Structure of [Glu2]TRH prodrugs as potential CNS agents.

4. Conclusions

The pleiotropic action of TRH in the CNS makes this neuropeptide an attractive template for drug design and discovery. However, several limitations of TRH-based neurotherapy need to be addressed, including metabolic instability, poor CNS bioavaibility and selectivity. Because TRH per se also is an endocrine hormone, drug discovery efforts involving the CNS have focused thus far on designing TRH analogues/mimetics that have diminished, if any, hormonal effect and show sufficient resistance against proteolytic degradation in the blood. However, delivery of these agents into the CNS has remained a crucial aspect of the drug discovery process.
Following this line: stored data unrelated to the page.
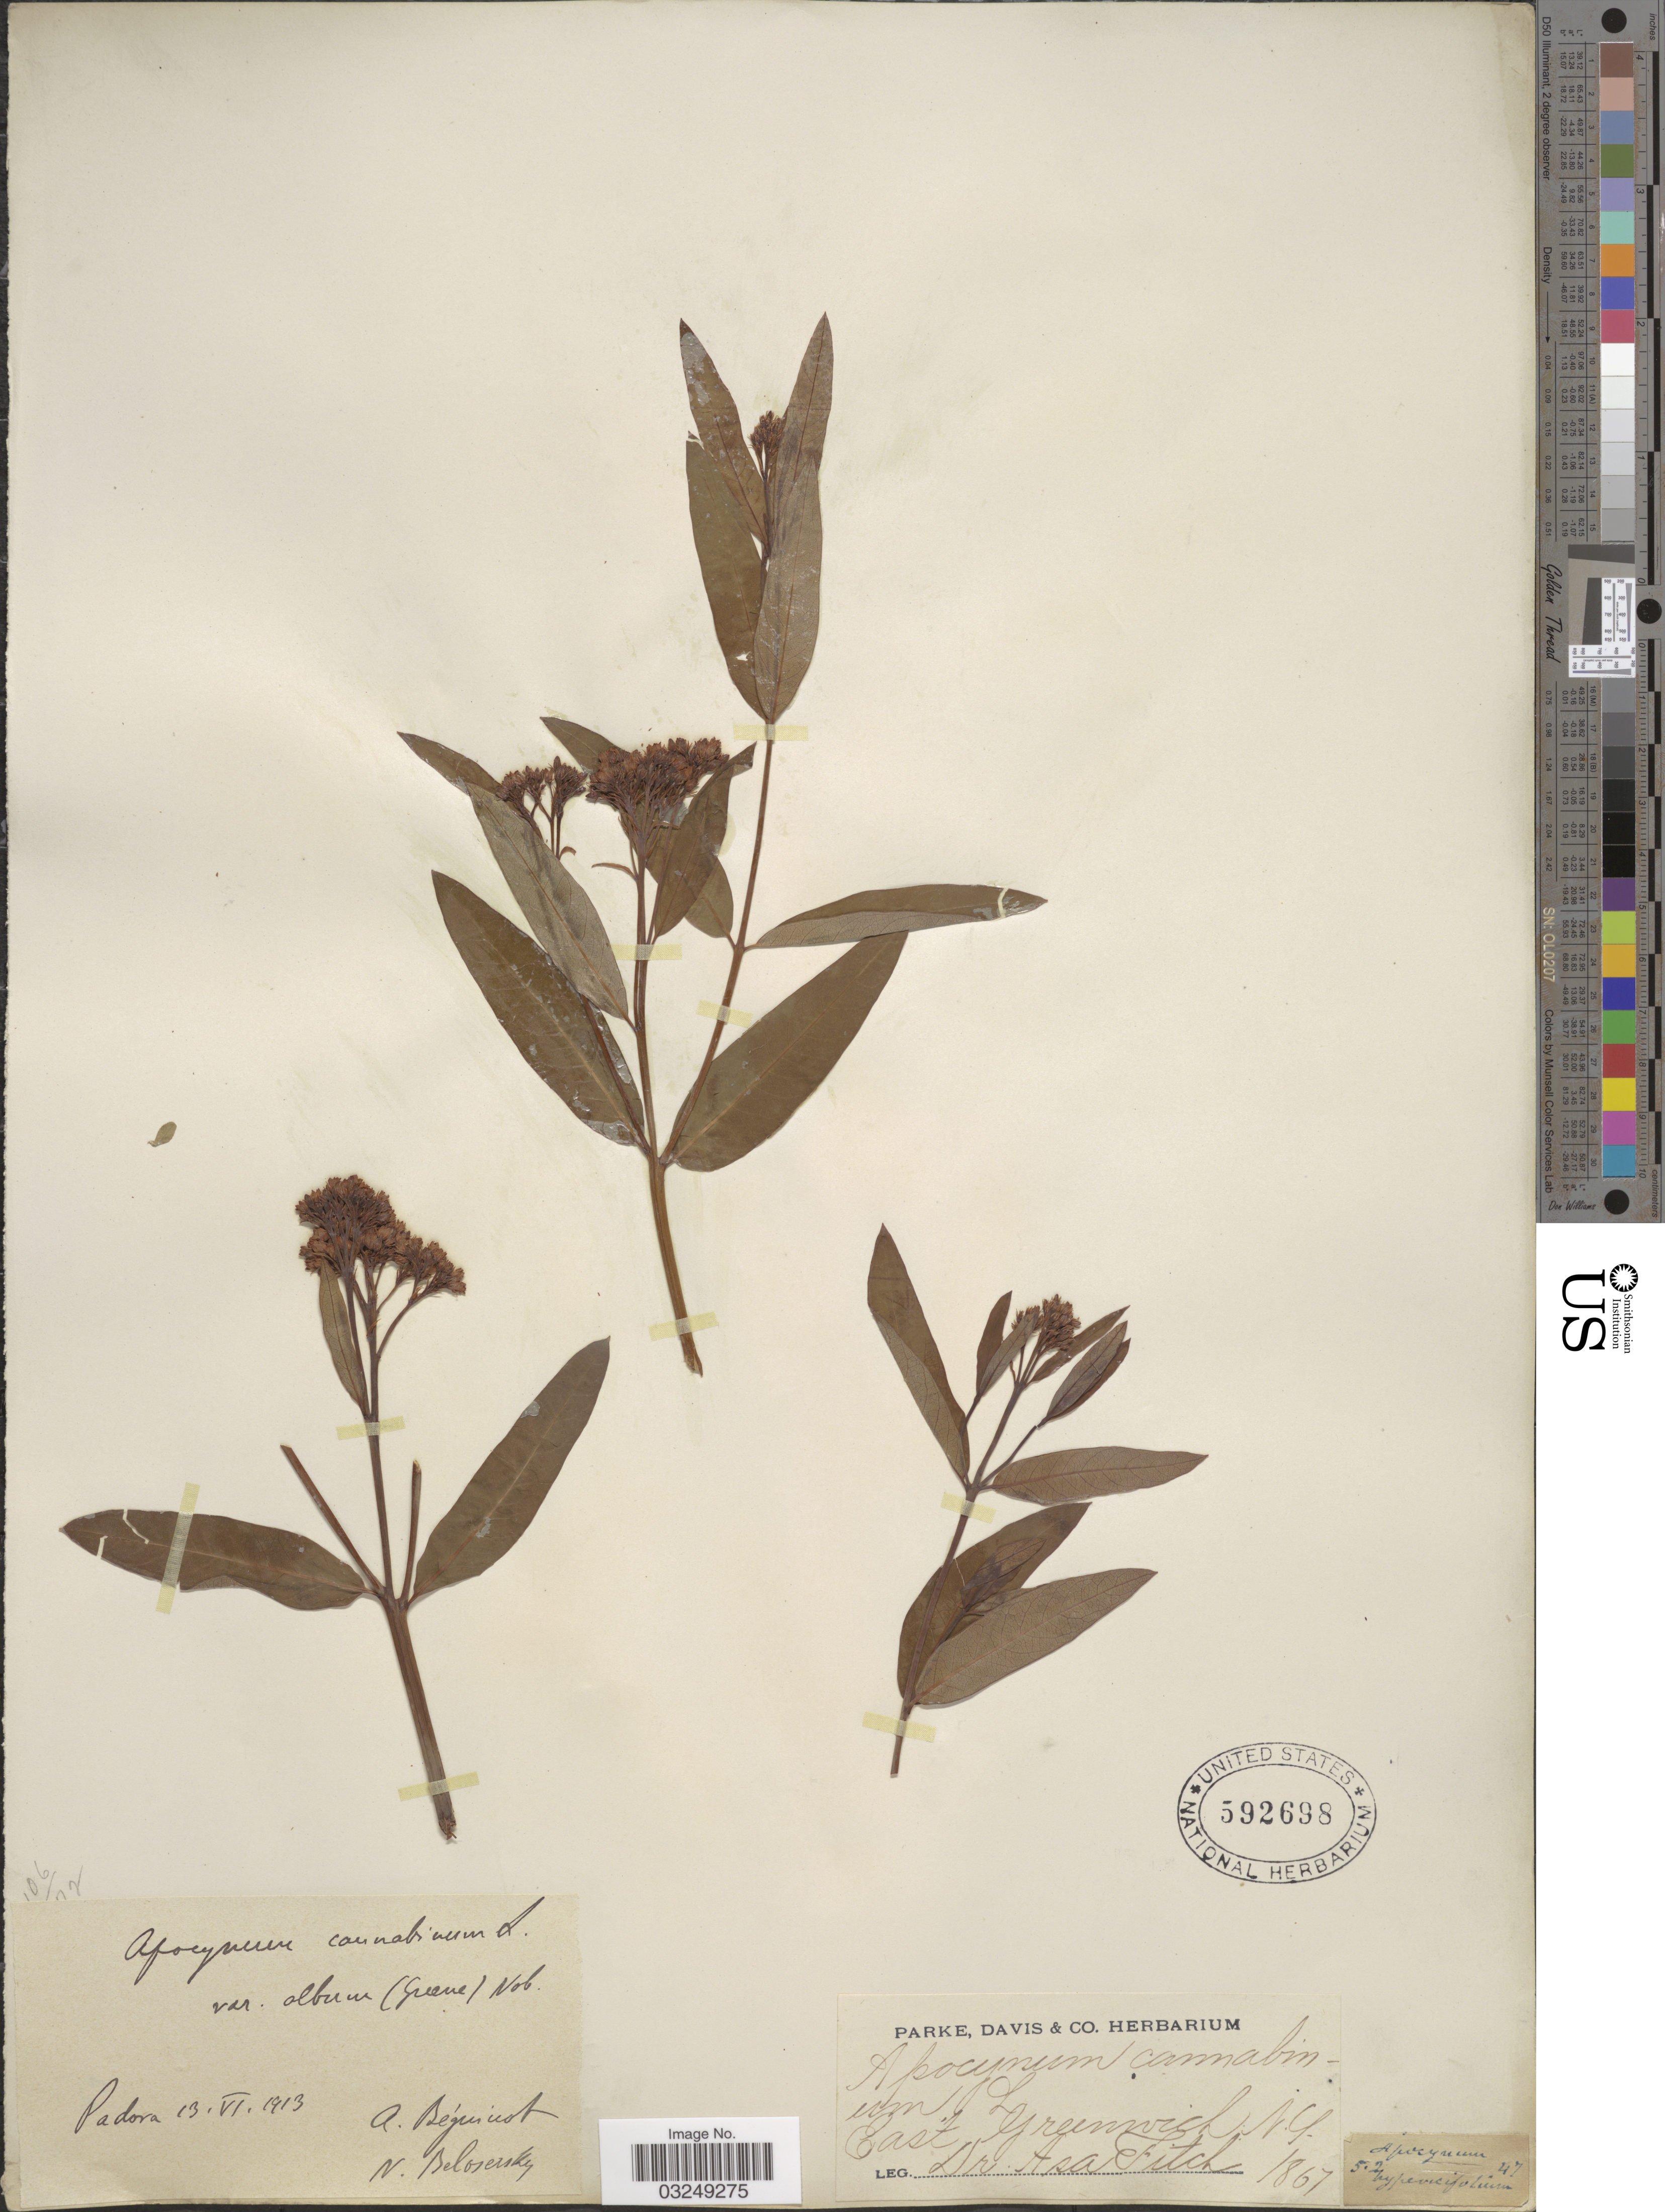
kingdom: Plantae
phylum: Tracheophyta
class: Magnoliopsida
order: Gentianales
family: Apocynaceae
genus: Apocynum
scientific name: Apocynum album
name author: Greene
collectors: A. Fitch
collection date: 1867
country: United States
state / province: New York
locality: East Greenwich.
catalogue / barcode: US 592698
For this purpose, we promote the prodrug approach as a versatile and bioreversible chemical manipulation technique that furnishes the target agent with adequate lipophilicity necessary for passive transport through the BBB. When coordinated with the discovery and development of prodrug-amenable analogues, this approach may provide specific molecular probes by which the central action of TRH can be studied by using convenient systemic administration, and it also offers potential treatment for various CNS maladies.